Los “malos” suelen acertar, así que a Bannon le cerraron el chiringo. Los buenos aciertan menos y lo “fake”, que fue la primera forma de deslegitimar aquel naciente trumpismo (por los científicos defensores de la Verdad, palmeros de la 2ª Mentira Masiva Mundial) la revirtió Trump genialmente, asociándola ya para siempre a los media, polls, etc., ese “fake” ha acabado desembocando aquí en las comisiones de la verdad (que criticarán los antedichos). En Estados Unidos, el “fascista” de Trump, que ha hecho famosos mundialmente a importantes mendrugos como Acosta, todavía no se ha ido y AOC anda ya pidiendo la realización de listas negras. ¿Piensan acaso que con Trump se acabará para ellos el trumpismo, aquello que no puede ser dicho? Trump fue Trump por decirlo.

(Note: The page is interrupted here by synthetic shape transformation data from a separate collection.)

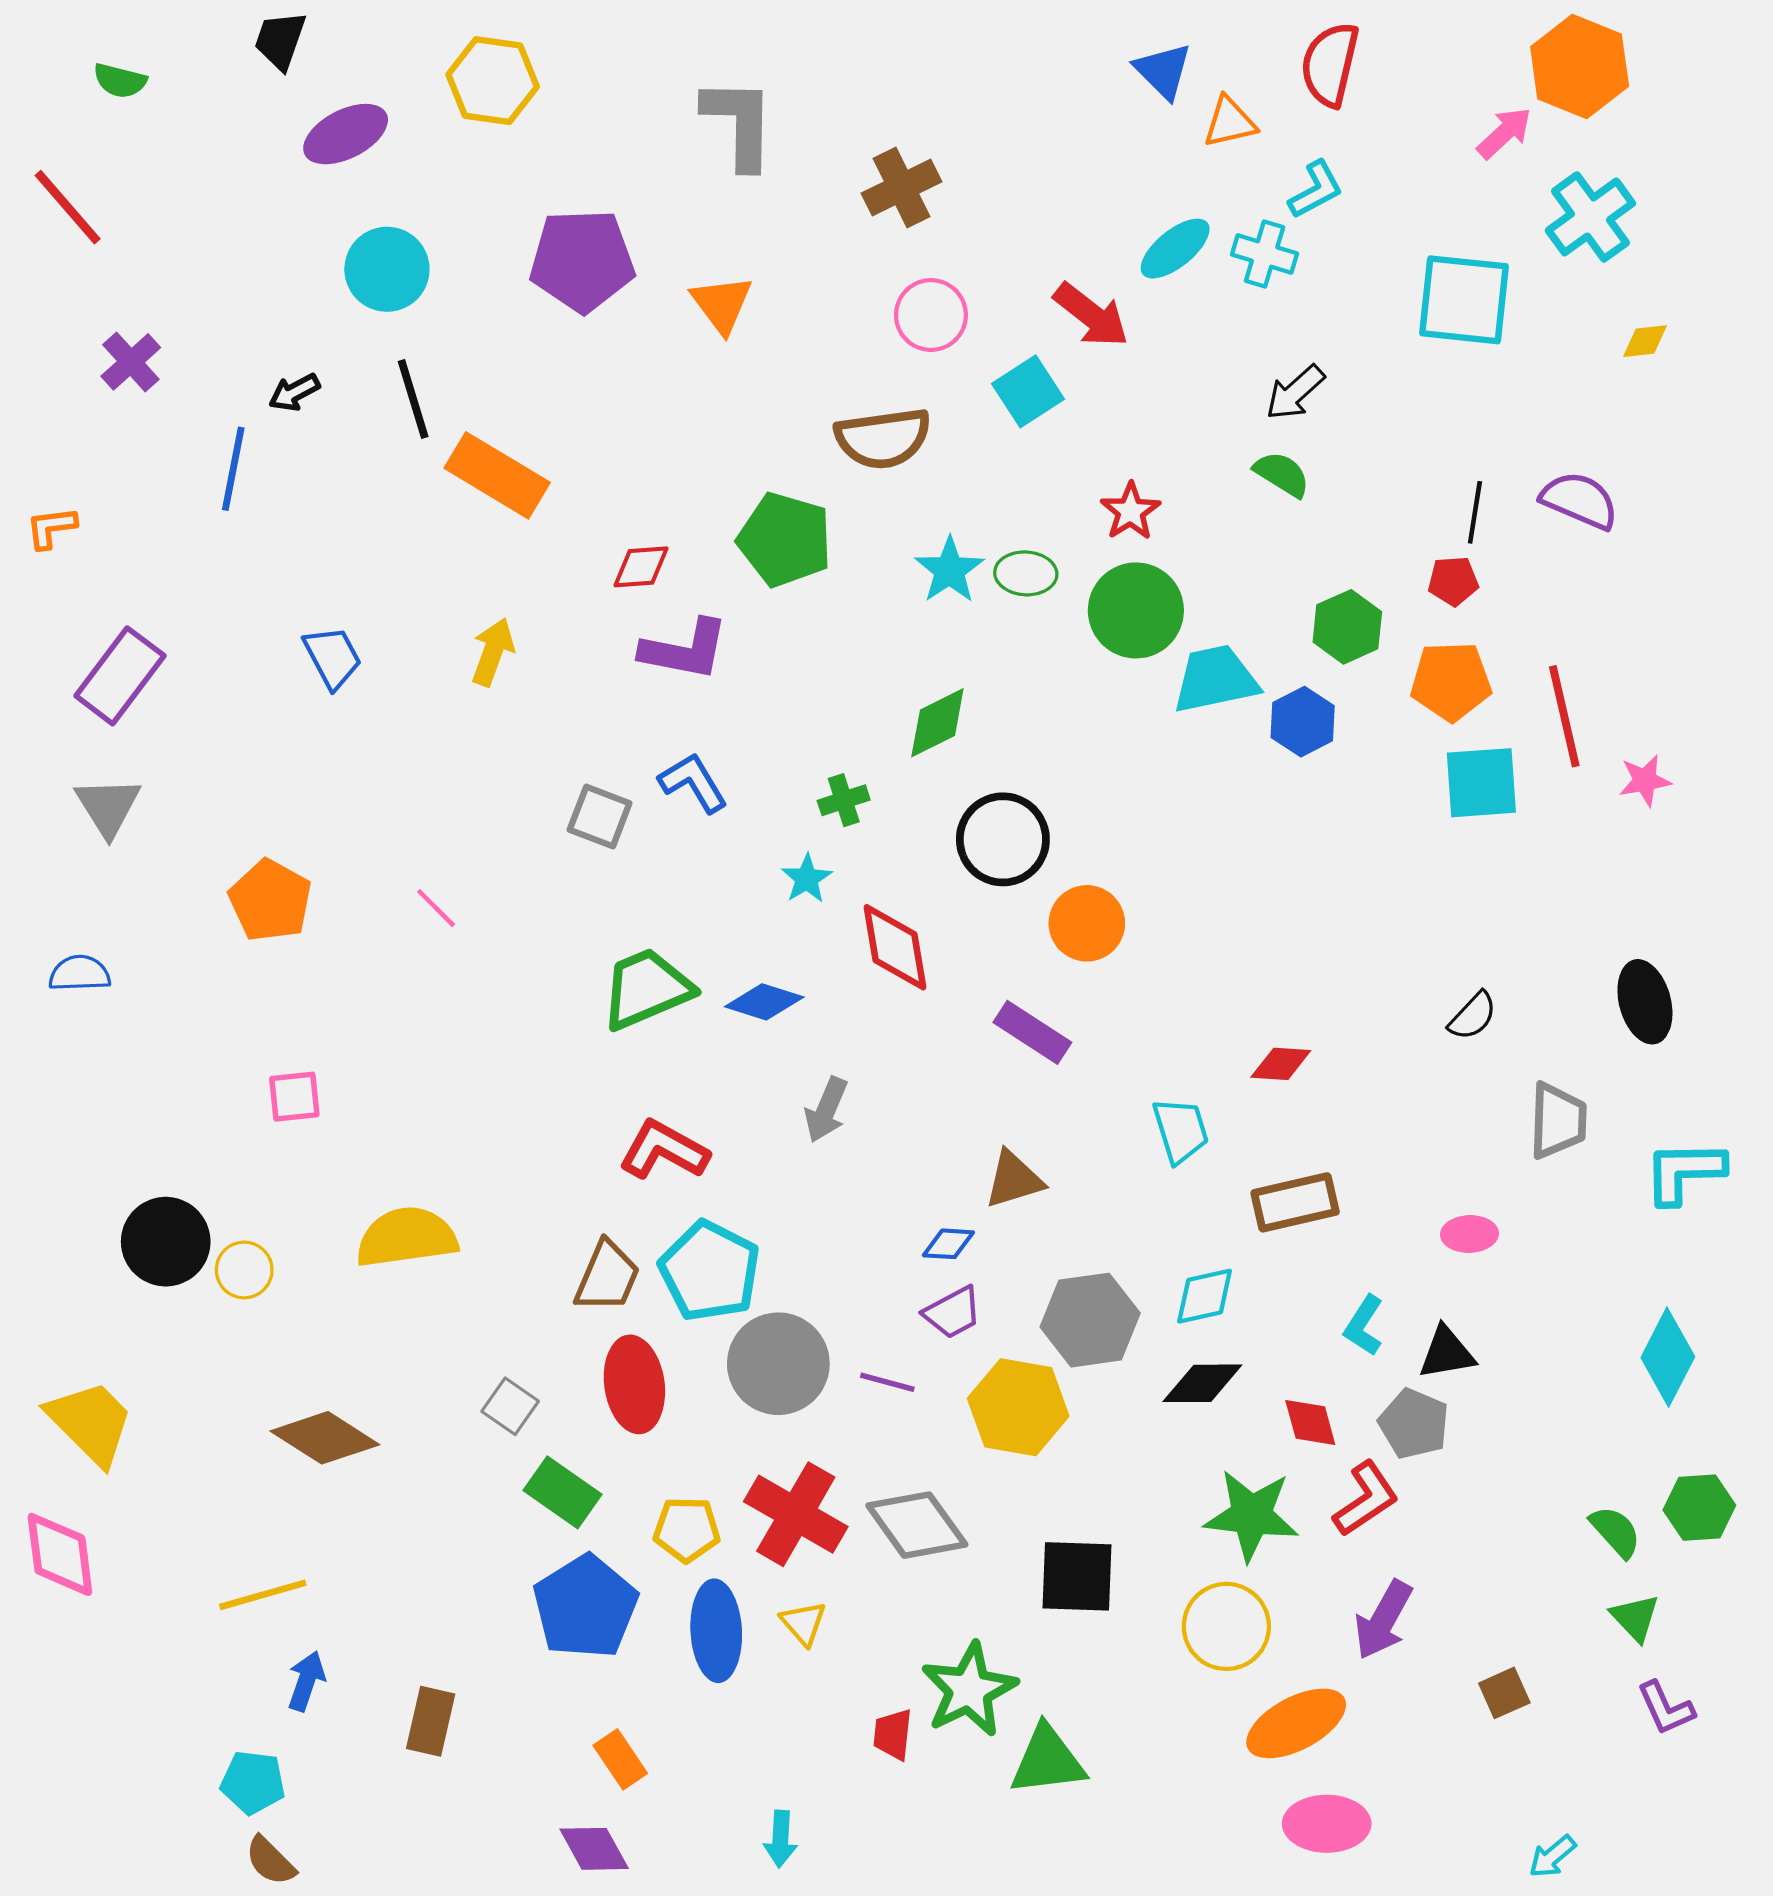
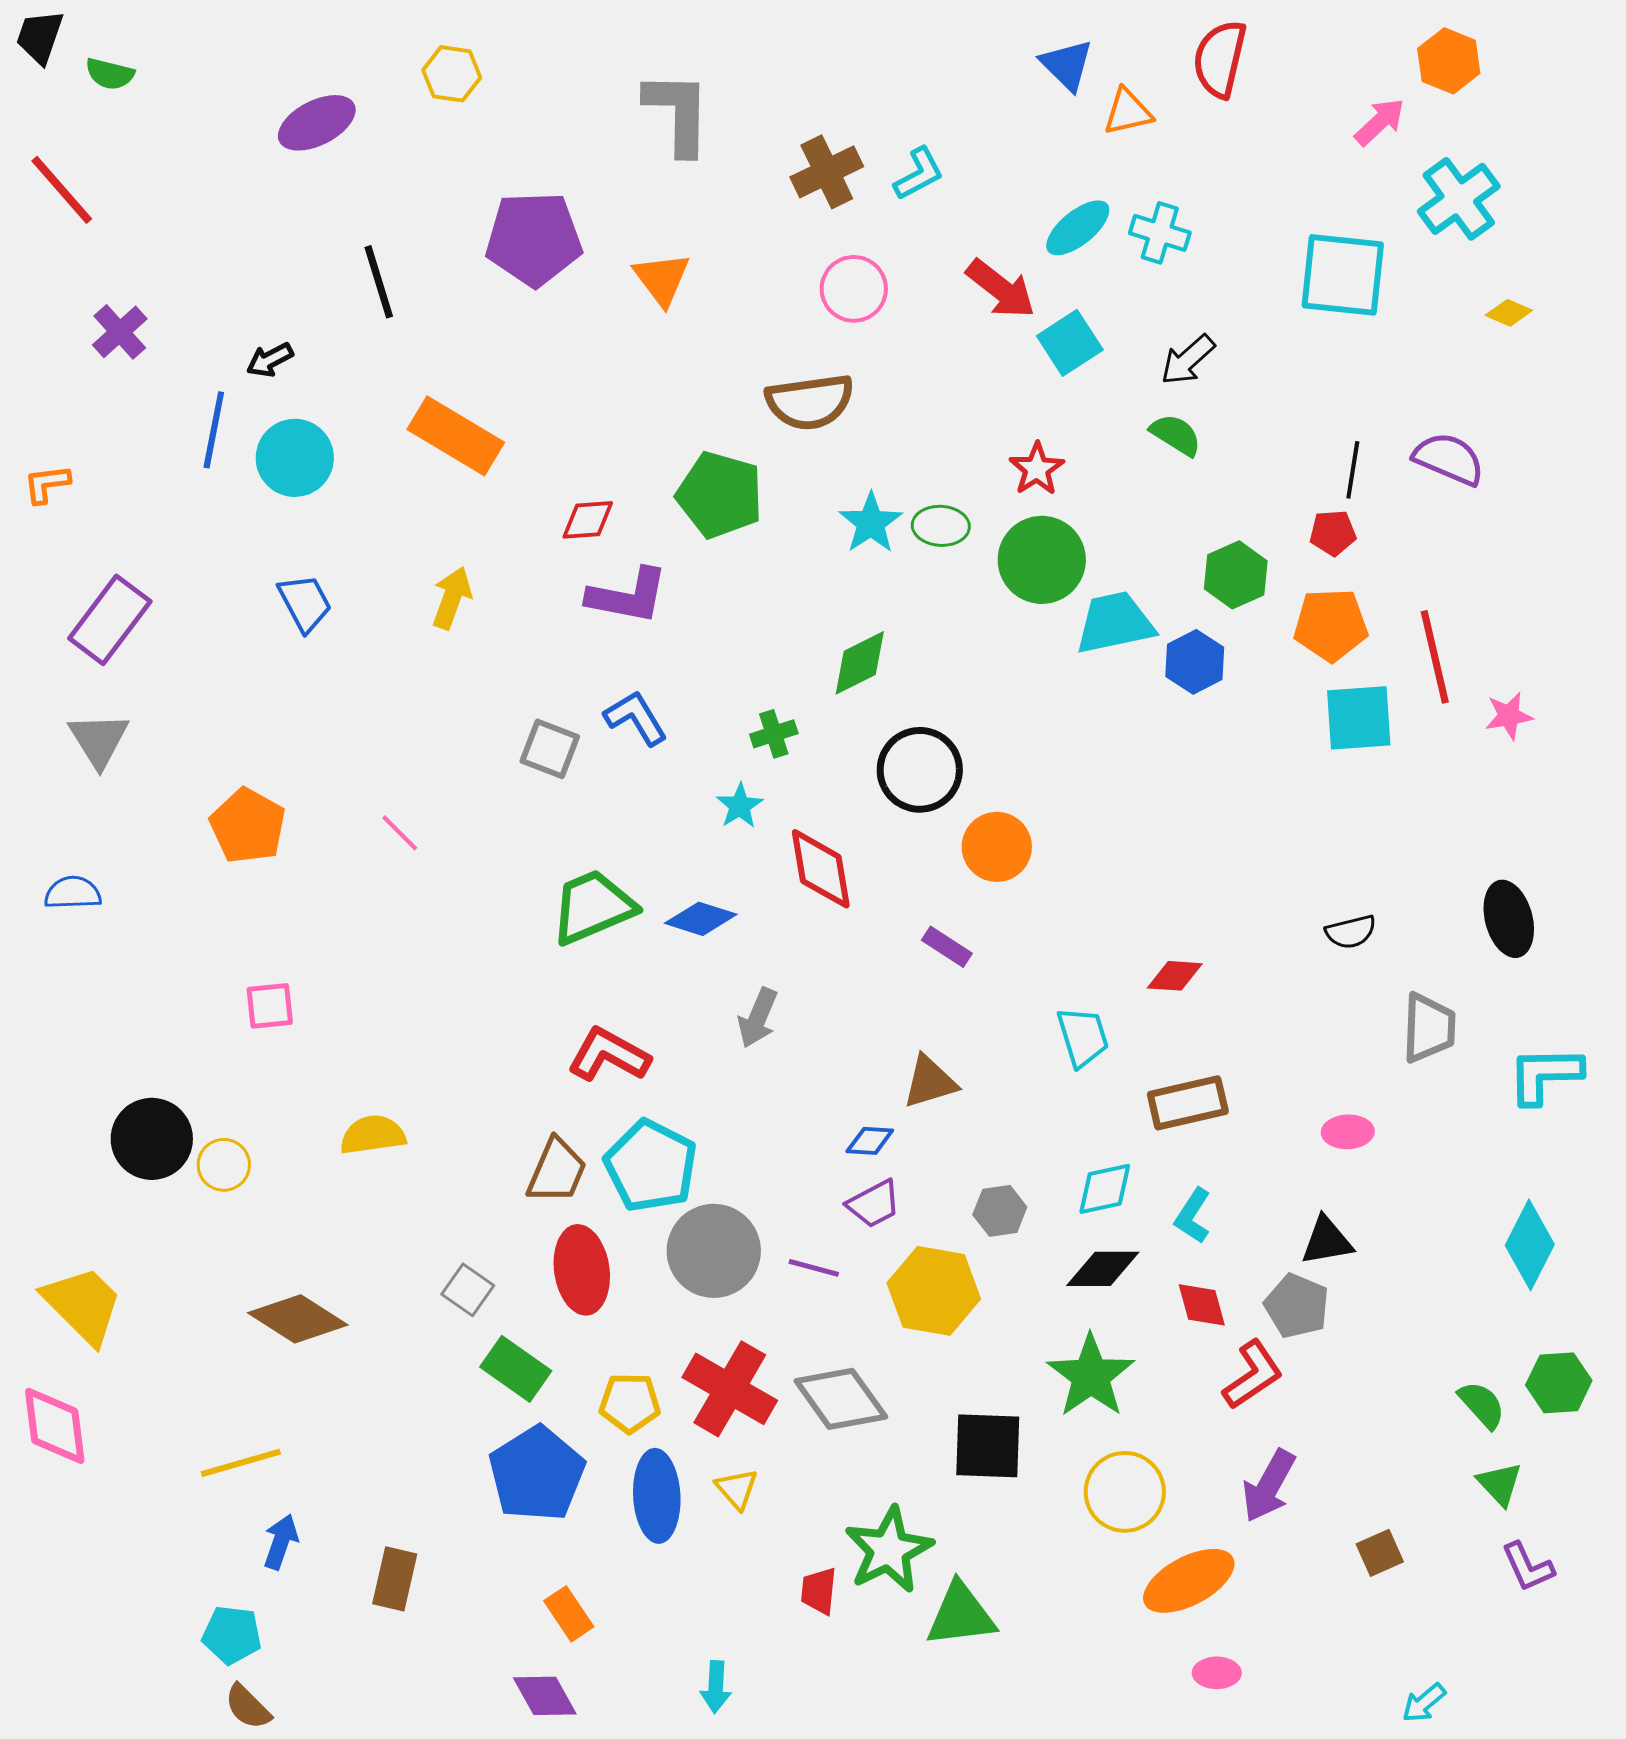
black trapezoid: (280, 40) -> (40, 37), moved
orange hexagon: (1580, 67) -> (1449, 61), size x0.7
yellow hexagon: (493, 81) -> (452, 74), size x0.7
cyan L-shape: (1316, 190) -> (919, 174), moved
cyan circle: (387, 269) -> (295, 458), moved
yellow diamond: (1645, 341) -> (1509, 313), turned 30
cyan square: (1028, 391) -> (1070, 343), moved
black line: (413, 399) -> (379, 282), moved
black semicircle: (1473, 1016) -> (1351, 932), turned 33
purple rectangle: (1032, 1032) -> (947, 947), size x0.7
yellow semicircle: (407, 1237) -> (373, 1135), size x0.7
gray hexagon: (1090, 1320) -> (1000, 1211), size x0.6
cyan L-shape: (1364, 1326) -> (1193, 1216), moved
green star: (1251, 1515) -> (1091, 1376), moved, turned 30
pink ellipse: (1327, 1824) -> (1217, 1673), size x0.6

La impresión, y ya acabo, que dejan estos años es la de un juego pero dos reglas, o dos escenarios. Cuando se jugaba en su casa el terreno podía estar embarrado y podían lanzarse bengalas y objetos al campo, como un estadio turco de los de antes. A Trump, sin embargo, le pedían un Wimbledon: algo perfecto, caballeresco, con señores y señoras muy elegantes comiendo fresas o bebiendo té. Esta diferencia llegaría (cómo si no) bien viva hasta el último día: el parón en el recuento demócrata no hizo sospechar nada, no hizo encender alarma alguna; el ejercicio por Trump de su derecho a luchar en los tribunales permitió que salieran todos los bomberos de lo demoliberal sacando esa manguera que nunca se pisan.
Pero nunca vimos a Trump bebiendo té.